──────── Provided material ────────

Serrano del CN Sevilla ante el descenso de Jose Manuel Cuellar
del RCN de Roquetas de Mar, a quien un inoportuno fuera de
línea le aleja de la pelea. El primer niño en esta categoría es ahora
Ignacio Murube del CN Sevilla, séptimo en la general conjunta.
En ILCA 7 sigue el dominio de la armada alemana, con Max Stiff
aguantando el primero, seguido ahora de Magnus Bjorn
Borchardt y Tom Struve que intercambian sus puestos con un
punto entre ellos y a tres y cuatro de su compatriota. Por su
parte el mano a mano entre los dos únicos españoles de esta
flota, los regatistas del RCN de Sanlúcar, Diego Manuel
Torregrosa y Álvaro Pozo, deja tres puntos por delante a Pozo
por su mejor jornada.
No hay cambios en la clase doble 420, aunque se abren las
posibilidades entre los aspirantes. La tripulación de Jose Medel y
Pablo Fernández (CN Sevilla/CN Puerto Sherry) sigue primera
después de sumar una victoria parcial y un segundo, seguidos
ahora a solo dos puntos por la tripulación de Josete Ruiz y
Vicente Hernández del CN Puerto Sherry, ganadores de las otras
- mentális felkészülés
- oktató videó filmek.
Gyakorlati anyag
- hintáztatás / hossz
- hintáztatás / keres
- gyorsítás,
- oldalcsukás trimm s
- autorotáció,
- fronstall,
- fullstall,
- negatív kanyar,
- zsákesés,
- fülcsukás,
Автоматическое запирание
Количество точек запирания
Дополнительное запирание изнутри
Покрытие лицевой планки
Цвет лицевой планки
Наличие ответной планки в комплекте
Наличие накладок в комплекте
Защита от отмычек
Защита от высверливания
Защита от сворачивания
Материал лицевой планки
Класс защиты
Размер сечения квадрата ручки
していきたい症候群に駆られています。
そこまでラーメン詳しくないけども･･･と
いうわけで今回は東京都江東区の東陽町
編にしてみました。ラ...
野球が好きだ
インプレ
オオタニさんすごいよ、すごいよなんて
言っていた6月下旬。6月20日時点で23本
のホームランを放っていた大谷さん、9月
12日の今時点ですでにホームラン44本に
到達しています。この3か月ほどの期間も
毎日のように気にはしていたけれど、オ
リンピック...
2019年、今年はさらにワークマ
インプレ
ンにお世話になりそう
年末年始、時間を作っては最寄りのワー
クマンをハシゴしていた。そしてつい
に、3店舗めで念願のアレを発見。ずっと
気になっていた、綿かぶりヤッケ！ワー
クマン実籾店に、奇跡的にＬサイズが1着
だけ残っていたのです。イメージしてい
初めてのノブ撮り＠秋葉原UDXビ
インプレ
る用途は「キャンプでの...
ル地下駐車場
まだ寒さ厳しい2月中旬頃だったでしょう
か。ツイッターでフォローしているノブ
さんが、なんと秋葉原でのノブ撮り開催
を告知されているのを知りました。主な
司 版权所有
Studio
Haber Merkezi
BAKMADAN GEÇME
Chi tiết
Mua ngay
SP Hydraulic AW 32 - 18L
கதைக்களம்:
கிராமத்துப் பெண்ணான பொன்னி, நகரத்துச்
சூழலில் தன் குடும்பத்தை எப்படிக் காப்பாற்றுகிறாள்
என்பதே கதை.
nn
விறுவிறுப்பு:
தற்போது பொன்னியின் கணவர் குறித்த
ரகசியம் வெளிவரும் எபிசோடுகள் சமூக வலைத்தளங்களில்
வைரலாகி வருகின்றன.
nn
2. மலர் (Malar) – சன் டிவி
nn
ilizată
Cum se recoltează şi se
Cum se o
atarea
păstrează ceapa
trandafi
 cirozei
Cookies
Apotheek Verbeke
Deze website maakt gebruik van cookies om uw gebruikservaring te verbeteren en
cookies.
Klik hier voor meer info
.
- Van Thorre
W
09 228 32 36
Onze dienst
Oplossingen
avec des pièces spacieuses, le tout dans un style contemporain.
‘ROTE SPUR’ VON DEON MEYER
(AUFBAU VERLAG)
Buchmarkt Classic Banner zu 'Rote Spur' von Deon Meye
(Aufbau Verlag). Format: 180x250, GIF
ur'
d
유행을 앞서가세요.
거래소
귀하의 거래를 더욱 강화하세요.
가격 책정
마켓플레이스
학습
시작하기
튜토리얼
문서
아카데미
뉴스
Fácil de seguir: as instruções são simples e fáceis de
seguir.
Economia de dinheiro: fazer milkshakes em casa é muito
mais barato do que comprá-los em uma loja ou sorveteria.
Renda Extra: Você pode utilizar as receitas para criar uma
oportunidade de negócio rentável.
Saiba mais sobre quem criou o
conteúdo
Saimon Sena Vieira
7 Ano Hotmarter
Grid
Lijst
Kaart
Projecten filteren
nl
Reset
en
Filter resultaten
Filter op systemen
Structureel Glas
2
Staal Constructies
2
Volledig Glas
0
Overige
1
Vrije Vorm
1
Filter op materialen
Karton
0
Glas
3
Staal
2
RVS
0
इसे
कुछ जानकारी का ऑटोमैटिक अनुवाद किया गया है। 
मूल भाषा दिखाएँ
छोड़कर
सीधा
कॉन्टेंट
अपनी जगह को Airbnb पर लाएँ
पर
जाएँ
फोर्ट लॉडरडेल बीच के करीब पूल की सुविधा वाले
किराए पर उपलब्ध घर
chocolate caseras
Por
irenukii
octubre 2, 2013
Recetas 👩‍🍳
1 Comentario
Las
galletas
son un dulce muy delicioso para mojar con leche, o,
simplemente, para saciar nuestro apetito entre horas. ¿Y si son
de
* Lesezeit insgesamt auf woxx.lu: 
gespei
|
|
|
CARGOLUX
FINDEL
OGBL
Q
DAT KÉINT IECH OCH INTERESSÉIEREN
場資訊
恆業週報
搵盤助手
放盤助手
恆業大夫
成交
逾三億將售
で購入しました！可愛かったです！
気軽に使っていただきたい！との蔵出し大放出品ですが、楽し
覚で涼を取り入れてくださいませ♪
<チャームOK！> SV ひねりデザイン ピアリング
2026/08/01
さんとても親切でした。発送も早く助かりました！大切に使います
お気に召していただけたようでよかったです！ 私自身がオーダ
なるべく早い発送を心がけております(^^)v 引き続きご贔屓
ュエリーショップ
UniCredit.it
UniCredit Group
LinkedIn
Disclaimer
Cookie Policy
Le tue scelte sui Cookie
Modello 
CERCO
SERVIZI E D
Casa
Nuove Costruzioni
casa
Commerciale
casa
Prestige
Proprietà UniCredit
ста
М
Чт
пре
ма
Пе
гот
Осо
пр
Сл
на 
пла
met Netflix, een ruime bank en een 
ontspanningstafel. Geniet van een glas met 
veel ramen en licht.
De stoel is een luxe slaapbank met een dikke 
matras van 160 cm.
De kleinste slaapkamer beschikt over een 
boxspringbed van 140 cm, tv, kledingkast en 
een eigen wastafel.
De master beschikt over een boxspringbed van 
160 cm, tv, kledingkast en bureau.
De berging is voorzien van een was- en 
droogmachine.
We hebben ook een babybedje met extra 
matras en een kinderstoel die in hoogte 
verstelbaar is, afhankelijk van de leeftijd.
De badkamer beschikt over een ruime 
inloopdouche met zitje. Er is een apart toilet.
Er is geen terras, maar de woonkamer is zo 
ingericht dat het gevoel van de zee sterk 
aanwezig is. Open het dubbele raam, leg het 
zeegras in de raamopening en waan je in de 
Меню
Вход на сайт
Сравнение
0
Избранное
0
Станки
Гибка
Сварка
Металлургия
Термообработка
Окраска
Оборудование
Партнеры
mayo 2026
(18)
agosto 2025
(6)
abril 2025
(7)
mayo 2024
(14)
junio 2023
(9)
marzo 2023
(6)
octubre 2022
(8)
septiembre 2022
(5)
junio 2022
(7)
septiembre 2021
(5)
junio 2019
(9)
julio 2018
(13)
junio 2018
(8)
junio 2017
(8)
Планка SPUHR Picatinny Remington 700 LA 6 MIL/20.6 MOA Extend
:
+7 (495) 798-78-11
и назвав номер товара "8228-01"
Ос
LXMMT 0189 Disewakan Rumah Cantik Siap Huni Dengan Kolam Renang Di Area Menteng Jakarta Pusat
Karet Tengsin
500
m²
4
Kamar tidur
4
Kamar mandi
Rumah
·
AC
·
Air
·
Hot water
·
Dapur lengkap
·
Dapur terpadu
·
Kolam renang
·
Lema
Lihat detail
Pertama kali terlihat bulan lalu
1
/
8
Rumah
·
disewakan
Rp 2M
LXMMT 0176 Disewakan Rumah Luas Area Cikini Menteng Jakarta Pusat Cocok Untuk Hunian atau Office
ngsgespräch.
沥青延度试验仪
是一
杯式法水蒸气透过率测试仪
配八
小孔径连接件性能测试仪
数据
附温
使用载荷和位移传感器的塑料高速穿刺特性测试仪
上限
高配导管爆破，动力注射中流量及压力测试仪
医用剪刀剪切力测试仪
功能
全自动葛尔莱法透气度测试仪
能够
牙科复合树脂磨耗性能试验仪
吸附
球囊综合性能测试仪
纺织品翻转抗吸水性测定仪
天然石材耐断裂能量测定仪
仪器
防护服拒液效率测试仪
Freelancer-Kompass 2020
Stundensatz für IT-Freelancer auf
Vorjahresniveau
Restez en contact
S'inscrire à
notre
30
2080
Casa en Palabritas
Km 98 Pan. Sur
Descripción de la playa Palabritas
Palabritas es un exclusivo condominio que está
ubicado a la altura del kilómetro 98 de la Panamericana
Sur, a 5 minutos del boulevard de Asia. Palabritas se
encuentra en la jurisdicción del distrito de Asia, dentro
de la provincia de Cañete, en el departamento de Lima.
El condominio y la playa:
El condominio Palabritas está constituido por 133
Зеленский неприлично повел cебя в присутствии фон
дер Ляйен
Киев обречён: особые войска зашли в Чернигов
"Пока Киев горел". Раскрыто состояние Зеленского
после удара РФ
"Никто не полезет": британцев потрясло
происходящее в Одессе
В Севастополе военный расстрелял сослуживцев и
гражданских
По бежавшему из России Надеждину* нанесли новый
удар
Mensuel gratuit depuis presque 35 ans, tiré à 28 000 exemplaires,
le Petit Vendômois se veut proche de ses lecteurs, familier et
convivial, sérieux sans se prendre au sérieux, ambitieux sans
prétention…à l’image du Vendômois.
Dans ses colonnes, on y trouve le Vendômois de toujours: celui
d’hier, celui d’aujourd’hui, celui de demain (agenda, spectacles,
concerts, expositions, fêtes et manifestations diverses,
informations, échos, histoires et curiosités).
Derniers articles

────────

* **Task objective**:
Please pick out every line in the rows above that contains the word "condominio" and copy each of those lines. Case counts, so a line matches only if its capitalization is the same.

* **Solution to this task**:
Palabritas es un exclusivo condominio que está
El condominio y la playa:
El condominio Palabritas está constituido por 133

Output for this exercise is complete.